Tuesday, December 19, 2017
Jim Chen (Michigan State), Scholarships at Risk: The Mathematics of Merit Stipulations in Law School Financial Aid, 7 UC Irvine L. Rev. 43 (2017):
Many law schools in the United States condition financial aid grants on the recipients’ maintenance of a certain grade point average. These merit stipulations require students to meet or exceed minimum academic standards in order to keep all or part of their financial aid. Law students should take merit stipulations into account when they decide whether to accept an offer of admission paired with a conditional grant of financial aid. By all accounts, they do not. Law schools should transparently disclose the likely effect of merit stipulations on their financial aid awards. By all accounts, law schools do no such thing. Absent external coercion, they are unlikely to change their current practices. In the absence of industry-wide standards counseling full disclosure of financial aid practices, this article will try to equip law school applicants with the mathematical tools to assess the real impact of merit stipulations on their financial well being.

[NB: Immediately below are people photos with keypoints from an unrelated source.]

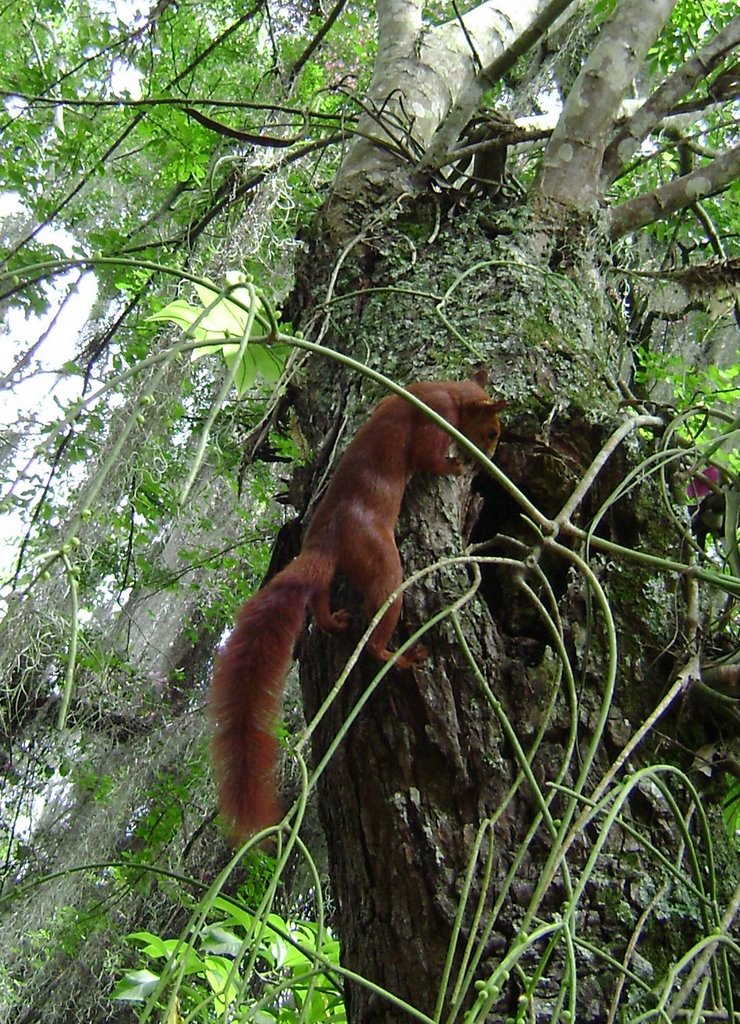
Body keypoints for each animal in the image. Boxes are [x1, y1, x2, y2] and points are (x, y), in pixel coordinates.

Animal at [210, 368, 505, 839]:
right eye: (491, 431)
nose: (486, 460)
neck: (446, 391)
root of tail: (325, 538)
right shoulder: (433, 419)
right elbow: (427, 456)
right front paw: (455, 466)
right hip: (380, 562)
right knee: (377, 628)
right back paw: (395, 655)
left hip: (334, 571)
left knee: (318, 600)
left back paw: (334, 621)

This article first presents very simple models for discounting financial aid awards for the risk of failure to uphold a merit stipulation. It outlines a simple methodology for calculating the expected value of a financial aid award subject to a merit stipulation. The article also evaluates one extraordinary circumstance in which a law school has implicitly revealed its break-even point — the amount of aid that the school would award if it did not impose any merit stipulations.
Building upon those foundations, this article performs a comprehensive analysis of law school grades and merit stipulations as artifacts of the standard normal distribution. It performs three distinct tasks. This article defines standard scores and explains how law school grading is based on the relationship between the standard score of each student’s raw score and the mean and standard deviation of of the distribution as a whole. This article then describes the risk of failure to satisfy a merit stipulation in terms of the normal distribution’s cumulative distribution function. For those instances in which the risk of failure to satisfy a particular school’s merit stipulation is known, this article demonstrates how to use the inverse cumulative distribution function to estimate the mean and standard deviation of a school’s grade distribution. As a bonus, this final exercise provides an introduction to value-at-risk analysis, a leading tool for assessing risk in global capital markets.